Günün Değerini Bilmek

 

         ABD yerlilerinden Navajolar, çocuklarına her sabah doğan güneşin yeni bir güneş olduğunu söyler, güne şükranlarını sunarak başlar, sonra da; “Güneşin bir günlük ömrü var. Bu zaman dilimini iyi bir şekilde değerlendirmelisin ki, güneş değerli zamanını senin gününü aydınlatmak için boşa harcamış olmasın.” derlermiş.

 

         Günün değerini bilmek, yaşamın değerini bilmektir. Her akşam başımızı yastığa koyduğumuzda, bir daha geri gelmemek üzere sonsuzluğa yol alan o günü nasıl geçirdiysek, koskocamanmış, hiç bitmeyecekmiş gibi görünen yaşamı da öyle geçirmekteyiz.

 

         Yataktan nasıl kalktınız bu sabah? Gülümseyen bir ifadeyle, zinde ve güne hazır halde mi?
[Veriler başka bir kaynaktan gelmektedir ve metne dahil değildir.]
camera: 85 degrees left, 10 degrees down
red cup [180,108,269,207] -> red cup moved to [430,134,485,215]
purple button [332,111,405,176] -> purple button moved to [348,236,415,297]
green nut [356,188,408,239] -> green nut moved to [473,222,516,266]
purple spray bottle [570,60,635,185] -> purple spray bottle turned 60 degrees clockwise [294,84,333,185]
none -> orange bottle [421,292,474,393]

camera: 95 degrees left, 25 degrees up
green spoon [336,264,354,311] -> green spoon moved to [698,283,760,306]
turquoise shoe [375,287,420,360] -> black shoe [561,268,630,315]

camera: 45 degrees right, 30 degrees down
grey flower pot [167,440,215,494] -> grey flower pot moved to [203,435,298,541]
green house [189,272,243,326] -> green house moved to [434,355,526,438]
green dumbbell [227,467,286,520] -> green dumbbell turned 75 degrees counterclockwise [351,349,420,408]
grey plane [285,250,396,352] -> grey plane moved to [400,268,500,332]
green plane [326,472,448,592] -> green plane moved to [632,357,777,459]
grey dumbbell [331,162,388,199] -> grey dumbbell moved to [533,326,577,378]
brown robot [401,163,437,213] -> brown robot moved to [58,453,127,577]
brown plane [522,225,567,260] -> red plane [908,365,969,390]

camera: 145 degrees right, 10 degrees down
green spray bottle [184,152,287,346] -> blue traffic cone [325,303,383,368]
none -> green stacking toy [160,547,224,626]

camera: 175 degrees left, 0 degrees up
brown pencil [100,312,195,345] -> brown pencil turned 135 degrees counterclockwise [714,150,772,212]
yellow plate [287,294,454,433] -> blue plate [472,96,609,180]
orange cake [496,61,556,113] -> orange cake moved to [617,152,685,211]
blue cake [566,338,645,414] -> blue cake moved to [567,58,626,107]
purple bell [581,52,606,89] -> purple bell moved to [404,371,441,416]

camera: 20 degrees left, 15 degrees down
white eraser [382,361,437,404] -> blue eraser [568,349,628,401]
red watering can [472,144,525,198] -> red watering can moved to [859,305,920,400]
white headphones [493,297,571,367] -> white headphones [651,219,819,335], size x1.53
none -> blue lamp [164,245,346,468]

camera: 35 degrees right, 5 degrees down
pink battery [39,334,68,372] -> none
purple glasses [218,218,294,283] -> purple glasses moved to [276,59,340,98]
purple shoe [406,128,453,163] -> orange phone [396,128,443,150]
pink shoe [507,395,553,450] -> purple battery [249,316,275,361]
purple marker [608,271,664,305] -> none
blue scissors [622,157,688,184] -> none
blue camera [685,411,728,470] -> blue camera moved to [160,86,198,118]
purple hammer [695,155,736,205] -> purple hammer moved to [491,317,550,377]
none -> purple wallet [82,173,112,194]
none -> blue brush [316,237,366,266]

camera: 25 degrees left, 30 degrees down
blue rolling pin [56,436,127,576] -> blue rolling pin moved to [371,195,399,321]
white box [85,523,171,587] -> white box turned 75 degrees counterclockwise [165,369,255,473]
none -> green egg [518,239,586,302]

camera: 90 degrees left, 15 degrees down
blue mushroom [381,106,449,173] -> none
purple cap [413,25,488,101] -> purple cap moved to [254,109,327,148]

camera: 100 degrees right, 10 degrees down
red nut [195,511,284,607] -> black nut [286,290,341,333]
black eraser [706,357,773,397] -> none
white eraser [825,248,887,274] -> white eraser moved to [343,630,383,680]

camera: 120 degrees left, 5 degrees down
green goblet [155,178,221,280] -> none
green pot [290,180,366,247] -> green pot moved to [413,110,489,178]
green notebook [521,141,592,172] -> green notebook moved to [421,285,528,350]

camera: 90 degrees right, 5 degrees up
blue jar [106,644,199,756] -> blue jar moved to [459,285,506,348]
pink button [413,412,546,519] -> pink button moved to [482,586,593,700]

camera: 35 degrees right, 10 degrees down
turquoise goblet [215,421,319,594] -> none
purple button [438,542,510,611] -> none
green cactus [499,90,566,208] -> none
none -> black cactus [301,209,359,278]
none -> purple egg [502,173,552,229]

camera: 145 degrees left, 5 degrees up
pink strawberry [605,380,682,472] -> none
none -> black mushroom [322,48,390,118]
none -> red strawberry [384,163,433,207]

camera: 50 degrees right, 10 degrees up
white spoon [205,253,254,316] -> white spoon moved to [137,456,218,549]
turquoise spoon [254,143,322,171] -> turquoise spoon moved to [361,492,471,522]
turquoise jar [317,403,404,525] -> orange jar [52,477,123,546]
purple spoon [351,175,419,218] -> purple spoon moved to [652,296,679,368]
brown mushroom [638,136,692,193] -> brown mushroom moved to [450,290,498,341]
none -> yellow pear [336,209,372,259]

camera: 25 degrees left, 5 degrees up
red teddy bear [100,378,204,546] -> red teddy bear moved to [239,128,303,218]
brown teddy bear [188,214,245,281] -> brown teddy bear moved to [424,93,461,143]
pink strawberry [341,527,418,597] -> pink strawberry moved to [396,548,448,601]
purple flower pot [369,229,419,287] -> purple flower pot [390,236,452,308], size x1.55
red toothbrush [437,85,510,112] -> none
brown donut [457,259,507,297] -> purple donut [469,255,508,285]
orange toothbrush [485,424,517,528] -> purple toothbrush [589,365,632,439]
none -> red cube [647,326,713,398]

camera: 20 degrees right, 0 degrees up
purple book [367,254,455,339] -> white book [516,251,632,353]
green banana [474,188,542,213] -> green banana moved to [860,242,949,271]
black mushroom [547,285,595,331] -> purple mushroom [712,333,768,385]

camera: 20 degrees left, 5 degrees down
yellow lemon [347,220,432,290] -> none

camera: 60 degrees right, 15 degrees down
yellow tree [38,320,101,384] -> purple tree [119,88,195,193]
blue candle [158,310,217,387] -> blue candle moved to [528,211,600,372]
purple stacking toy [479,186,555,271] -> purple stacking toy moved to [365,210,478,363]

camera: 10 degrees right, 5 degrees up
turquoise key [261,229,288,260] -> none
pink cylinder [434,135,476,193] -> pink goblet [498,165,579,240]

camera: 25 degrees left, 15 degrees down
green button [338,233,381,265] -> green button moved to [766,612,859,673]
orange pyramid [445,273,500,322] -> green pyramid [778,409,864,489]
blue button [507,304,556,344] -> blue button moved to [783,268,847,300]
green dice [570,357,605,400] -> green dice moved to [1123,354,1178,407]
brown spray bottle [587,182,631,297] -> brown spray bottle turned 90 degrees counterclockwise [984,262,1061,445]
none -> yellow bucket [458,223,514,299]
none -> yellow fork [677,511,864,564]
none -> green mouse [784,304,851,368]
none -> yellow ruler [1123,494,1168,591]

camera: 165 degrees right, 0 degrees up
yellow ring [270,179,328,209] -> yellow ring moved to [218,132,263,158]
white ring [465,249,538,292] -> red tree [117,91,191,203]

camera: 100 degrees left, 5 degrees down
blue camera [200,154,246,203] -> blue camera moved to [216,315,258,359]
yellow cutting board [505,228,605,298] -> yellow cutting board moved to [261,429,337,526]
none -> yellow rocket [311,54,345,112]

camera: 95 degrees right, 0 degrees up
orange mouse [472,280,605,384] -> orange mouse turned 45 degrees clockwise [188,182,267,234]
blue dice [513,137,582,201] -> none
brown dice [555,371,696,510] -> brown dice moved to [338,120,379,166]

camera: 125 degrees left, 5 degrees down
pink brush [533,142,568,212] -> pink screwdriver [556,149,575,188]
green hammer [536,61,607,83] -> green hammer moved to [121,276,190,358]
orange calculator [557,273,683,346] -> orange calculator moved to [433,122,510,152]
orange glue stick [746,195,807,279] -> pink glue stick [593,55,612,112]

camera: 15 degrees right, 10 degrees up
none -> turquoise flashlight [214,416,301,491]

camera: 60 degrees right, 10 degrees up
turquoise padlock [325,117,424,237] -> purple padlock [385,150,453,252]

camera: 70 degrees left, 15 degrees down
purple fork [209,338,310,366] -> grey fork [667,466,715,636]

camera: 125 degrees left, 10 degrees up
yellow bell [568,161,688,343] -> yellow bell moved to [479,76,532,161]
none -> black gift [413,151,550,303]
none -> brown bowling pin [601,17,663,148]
Derin uyumuş muydunuz? Zor mu geldi uyanmak? Günü pencerenizin yanı başındaki serçeler gibi karşılayın bugün. Sesinizi zarif tınılarla açarak, yüzünüzü serin sularla yıkayarak, ruhunuzu doğanın renkleriyle doldurarak…

 

         Koşturarak işe yetişmek yerine, bu sabah yarım saat erken kalkın mesela. Pencereyi açın, güneş dolsun içeri. O sadece bugün var. Siz de öyle. Menekşe mi var pencerenizin önünde? Eflatun olsun giysiniz? Sarı çuha çiçeklerini görerek uyandıysanız, bir bardak portakal suyu temizlesin bedeninizi. Bir demet nergisin kokusu ulaştıysa burnunuza, onun beyazını sarısıyla yeşilini sembolize eden bol yeşillikli bir omlet hazırlayın kendinize.

 

         Gürültüye değil, müziğe izin verin bu sabah. Evrenin bütün organlarınızda titreşen müziğine… Damarlarınızdaki kanın akışını duyacak kadar berrak olsun zihniniz. Bir olun onunla. Pişmanlıklar, öfke, kızgınlık olmasın tabağınızda. Önemli olan, kayıp ya da kazancın olmadığını bilerek yaşamaktır.